I bambini di allora sono oggi adulti che, come messo nero su bianco dall’Europarlamento con la risoluzione del 15 dicembre 2016, “vivono con dolori debilitanti cronici”. E come hanno rilevato relazioni indipendenti in Germania e Regno Unito ugualmente citate, “le vittime sopravvissute al talidomide necessitano di un sostegno maggiore per le loro esigenze sanitarie non soddisfatte, per la loro mobilità e per poter condurre una vita autonoma”.
“Non ci rivolgiamo all’Italia, perché lo Stato italiano la sua parte l’ha fatta, prevedendo indennizzi – sottolinea l’avvocato Calandrino -. Ma ci rivolgiamo alla Germania, perché, come già stabilito dalla risoluzione del 2016, tanto il Governo federale tedesco quanto la ditta stessa che brevettò il talidomide non effettuarono controlli adeguati”.
Calandrino ricorda che “negli Usa la dottoressa Frances Oldham Kelsey impedì l’autorizzazione del talidomide proprio perché non soddisfatta dei test sul principio attivo”, in assoluta controtendenza con quanto stava accadendo in tanti Paesi. La storia le diede ragione e la dottoressa fu premiata dal presidente John Fitzgerald Kennedy “per aver impedito una grande tragedia negli Stati Uniti”.
La petizione dei due legali in nome di 142 italiani danneggiati dal talidomide ancora prima di venire al mondo vuole convincere il Parlamento europeo a sollecitare la Germania riguardo i propri doveri nei confronti di tutte le vittime del principio attivo. Non soltanto di quelle tedesche, quindi, per le quali “esistono due fondazioni, istituite dallo Stato tedesco e dalla Grünenthal, ma il cui accesso ai fondi risarcitori è molto difficoltoso per gli stessi cittadini tedeschi, figuriamoci per gli altri europei”, con requisiti di accesso molto stretti, tanto che i legali non hanno notizia di italiani risarciti da Berlino.

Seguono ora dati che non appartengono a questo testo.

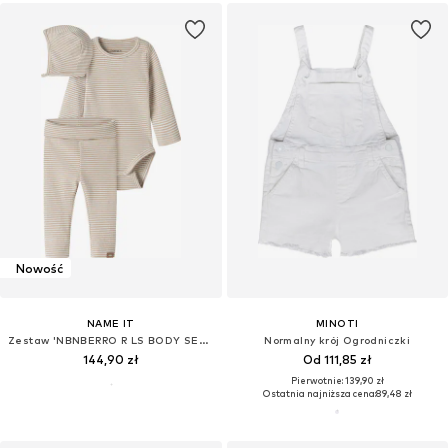
Nowość
NAME IT
MINOTI
Zestaw 'NBNBERRO R LS BODY SET WITH HAT'
Normalny krój Ogrodniczki
144,90 zł
Od 111,85 zł
Pierwotnie: 139,90 zł
Ostatnia najniższa cena:
89,48 zł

La petizione vuole spronare al richiamo a quegli stessi doveri di cui l’Europarlamento aveva chiesto conto già nel 2016, ma che non sono stati completamente assolti. “Prima di rivolgerci all’Europa avevo fatto tentativi scrivendo direttamente alla Germania e alla ditta responsabile – chiarisce Calandrino -. Ho ricevuto risposte formalmente cortesi ma che non volevano aprire la strada al dialogo. La Grünenthal alcuni anni fa ha inaugurato una statua dedicata ai bambini focomelici per chiedere scusa delle conseguenze dell’immissione sul mercato del talidomide, ma alla mia richiesta di fare qualcosa di concreto per le vittime, mi ha risposto che le loro erano scuse morali e non giuridiche”.

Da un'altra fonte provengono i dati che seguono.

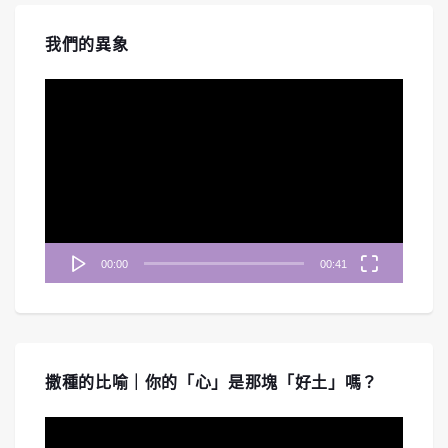
我們的異象
視
訊
播
放
器
00:00
00:41
撒種的比喻｜你的「心」是那塊「好土」嗎？
視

Con il testo inviato all’Europarlamento i due legali bolognesi chiedono alla Commissione per le petizioni di presentare una proposta di risoluzione che preveda per ciascuno dei 142 danneggiati da talidomide italiani rappresentati dai legali – di cui “la stragrande maggioranza è già stato riconosciuto talidomidico dallo Stato italiano” – il riconoscimento da parte della Repubblica federale di Germania di un congruo sostegno finanziario, “che possa risarcire quanto dagli stessi ingiustamente subito sin dalla nascita e che serva a migliorare la loro qualità di vita”.
E che la Germania “imponga alla società Grünenthal di assumersi le sue responsabilità offrendo un risarcimento e un’assistenza adeguati alle vittime, instaurando un dialogo con le vittime stesse per rimediare ai danni causati”. La Commissione per le petizioni dell’Europarlamento si riunisce una volta al mese ed è dunque ragionevole attendersi una risposta sulla ricevibilità della domanda nel giro di pochi mesi. “Ma qualora non giungano risposte – avverte Calandrino – noi ci stiamo preparando a fare istanza alla Corte dei diritti dell’uomo di Strasburgo”.